» Written task 1: Count the lines in the listing below that contain the string "clef", and give only that number.

» Text extract:
I guess I'm going with the RED.

http://issuu.com/world-of-sram/docs/force_2010_presentation_media_overview/4?mode=a_p


----------



## ultimobici (Jul 16, 2005)

Zero Loss is only on the front on Red too.


----------



## roadbike_moron (Sep 22, 2007)

ultimobici said:


> Zero Loss is only on the front on Red too.



Not true according to Sram's 2010 brochure. Look at page# 18 of my above link. It says
"Even faster rear shifting (Zero Loss)". This mean both left and right have zero loss.


----------



## semaj (Aug 30, 2007)

roadbike_moron said:


> Not true according to Sram's 2010 brochure. Look at page# 18 of my above link. It says
> "Even faster rear shifting (Zero Loss)". This mean both left and right have zero loss.


Page 18 lists the facts about Red in comparison to Force. So the quote you mentioned is in regards to the Red gruppo not 2010 Force.


----------



## dantsai (Mar 25, 2009)

semaj said:


> Page 18 lists the facts about Red in comparison to Force. So the quote you mentioned is in regards to the Red gruppo not 2010 Force.


Reading comprehension. That is exactly what roadbike_moron was saying. roadbike_moron was debunking ultimobici's claim that Red has zero-loss on the front only.


----------



## miteemike3 (Jun 1, 2007)

To confirm, zero loss features are built into the following:

*2010 Force* - Front only

*2010 Red* - Front + Rear


----------



## RC28 (May 9, 2002)

miteemike3 said:


> To confirm, zero loss features are built into the following:
> 
> *2010 Force and Rival* - Front only
> 
> *2010 Red* - Front + Rear


Fixed.


----------



## MarvinK (Feb 12, 2002)

miteemike3 said:


> To confirm, zero loss features are built into the following:
> 
> *2010 Force* - Front only
> 
> *2010 Red* - Front + Rear


I have 2010 Force on my CX bike and Red on my main road bike... and can confirm this is true. Red is the only group with Zero Loss on both shifters.


----------

» Record excerpts:

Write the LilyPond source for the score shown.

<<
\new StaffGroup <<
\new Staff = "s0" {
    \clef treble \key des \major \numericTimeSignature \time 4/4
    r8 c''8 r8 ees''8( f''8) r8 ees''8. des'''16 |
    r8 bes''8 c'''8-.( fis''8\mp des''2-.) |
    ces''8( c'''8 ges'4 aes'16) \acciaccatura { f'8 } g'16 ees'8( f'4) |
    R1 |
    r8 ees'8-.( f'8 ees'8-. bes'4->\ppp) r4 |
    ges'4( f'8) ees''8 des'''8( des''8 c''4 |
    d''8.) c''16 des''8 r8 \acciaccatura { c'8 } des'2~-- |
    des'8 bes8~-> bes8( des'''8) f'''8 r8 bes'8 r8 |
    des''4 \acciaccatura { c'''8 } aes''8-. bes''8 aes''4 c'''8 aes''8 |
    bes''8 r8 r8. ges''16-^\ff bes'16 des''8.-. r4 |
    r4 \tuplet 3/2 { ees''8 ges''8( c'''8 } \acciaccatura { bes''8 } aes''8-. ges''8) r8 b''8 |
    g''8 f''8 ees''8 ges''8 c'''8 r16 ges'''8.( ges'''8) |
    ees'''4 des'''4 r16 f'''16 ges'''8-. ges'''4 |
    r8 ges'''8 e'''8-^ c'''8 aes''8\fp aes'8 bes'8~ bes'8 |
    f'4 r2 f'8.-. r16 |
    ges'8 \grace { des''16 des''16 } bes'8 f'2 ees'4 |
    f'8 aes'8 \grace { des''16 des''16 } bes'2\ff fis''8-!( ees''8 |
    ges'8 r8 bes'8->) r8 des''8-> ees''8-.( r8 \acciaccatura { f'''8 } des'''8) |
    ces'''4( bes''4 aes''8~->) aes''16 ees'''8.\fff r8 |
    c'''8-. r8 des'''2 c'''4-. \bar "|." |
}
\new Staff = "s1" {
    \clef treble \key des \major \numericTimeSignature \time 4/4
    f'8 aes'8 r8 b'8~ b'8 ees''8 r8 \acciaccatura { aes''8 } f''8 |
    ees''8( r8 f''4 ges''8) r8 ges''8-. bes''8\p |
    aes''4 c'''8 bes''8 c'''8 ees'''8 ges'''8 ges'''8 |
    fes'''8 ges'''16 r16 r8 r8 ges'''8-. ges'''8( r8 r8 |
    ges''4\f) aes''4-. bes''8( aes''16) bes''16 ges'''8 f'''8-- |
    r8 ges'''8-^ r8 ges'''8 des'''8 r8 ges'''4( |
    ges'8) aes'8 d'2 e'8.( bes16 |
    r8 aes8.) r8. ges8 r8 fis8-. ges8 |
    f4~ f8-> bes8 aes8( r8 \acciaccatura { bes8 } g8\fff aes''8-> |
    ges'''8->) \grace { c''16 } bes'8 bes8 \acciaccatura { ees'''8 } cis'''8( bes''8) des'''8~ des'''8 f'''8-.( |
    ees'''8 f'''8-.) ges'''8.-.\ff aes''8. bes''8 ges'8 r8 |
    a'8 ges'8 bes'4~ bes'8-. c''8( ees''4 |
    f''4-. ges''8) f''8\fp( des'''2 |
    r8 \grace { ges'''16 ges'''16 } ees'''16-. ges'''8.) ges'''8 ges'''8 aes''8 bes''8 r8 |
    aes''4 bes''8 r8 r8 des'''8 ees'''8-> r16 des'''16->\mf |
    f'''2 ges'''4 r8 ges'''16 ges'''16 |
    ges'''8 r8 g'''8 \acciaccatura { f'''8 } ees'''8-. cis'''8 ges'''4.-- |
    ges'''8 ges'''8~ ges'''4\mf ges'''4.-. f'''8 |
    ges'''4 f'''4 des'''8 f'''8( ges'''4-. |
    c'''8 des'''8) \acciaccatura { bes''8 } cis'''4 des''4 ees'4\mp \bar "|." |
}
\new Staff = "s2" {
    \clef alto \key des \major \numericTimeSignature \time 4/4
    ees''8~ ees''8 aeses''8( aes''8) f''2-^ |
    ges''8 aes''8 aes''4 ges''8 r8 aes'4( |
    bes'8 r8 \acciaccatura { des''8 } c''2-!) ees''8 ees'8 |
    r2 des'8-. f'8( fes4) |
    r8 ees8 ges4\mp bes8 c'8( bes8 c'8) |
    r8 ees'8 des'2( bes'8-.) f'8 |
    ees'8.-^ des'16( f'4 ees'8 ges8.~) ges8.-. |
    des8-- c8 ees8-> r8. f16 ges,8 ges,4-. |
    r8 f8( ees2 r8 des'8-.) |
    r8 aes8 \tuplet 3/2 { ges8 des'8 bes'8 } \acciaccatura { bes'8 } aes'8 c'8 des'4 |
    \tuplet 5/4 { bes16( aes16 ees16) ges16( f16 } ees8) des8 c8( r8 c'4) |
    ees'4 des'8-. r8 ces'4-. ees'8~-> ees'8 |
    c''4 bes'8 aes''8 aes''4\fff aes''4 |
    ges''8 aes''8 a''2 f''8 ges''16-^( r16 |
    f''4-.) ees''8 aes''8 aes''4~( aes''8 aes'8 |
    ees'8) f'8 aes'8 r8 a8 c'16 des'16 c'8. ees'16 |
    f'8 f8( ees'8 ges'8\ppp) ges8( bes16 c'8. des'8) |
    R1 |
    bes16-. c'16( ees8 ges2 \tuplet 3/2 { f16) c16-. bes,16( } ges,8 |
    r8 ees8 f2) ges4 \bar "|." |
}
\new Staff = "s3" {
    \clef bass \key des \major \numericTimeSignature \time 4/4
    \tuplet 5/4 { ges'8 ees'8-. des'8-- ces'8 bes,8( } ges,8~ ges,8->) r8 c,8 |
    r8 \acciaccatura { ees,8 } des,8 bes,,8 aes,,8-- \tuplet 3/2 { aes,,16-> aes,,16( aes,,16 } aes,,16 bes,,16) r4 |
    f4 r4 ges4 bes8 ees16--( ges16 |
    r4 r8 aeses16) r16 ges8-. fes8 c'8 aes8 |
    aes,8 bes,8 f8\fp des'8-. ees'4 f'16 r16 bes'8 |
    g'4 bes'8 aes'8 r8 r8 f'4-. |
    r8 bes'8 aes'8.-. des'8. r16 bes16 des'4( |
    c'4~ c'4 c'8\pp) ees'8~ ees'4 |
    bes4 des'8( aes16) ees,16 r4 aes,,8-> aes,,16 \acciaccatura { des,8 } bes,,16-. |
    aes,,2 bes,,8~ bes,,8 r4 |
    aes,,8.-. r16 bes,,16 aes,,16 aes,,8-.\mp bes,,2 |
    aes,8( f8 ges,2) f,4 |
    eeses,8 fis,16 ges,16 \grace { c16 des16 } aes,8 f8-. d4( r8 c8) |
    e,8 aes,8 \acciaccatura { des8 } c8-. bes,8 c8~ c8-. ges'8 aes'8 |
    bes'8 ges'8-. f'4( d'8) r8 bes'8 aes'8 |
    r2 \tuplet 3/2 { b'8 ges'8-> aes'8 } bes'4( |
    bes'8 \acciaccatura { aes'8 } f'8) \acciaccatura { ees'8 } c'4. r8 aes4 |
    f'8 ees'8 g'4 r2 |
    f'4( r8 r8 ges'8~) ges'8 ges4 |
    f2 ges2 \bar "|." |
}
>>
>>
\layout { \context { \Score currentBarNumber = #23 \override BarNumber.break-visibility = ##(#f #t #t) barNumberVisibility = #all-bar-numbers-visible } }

» Written task 2: Copy the forum thread above, starting at "## MarvinK (Feb" and ending at "on both shifters.", and swap "CX bike" for "commuter bike".

» Written reply 1: 4

» Written reply 2:
## MarvinK (Feb 12, 2002)

miteemike3 said:


> To confirm, zero loss features are built into the following:
> 
> *2010 Force* - Front only
> 
> *2010 Red* - Front + Rear


I have 2010 Force on my commuter bike and Red on my main road bike... and can confirm this is true. Red is the only group with Zero Loss on both shifters.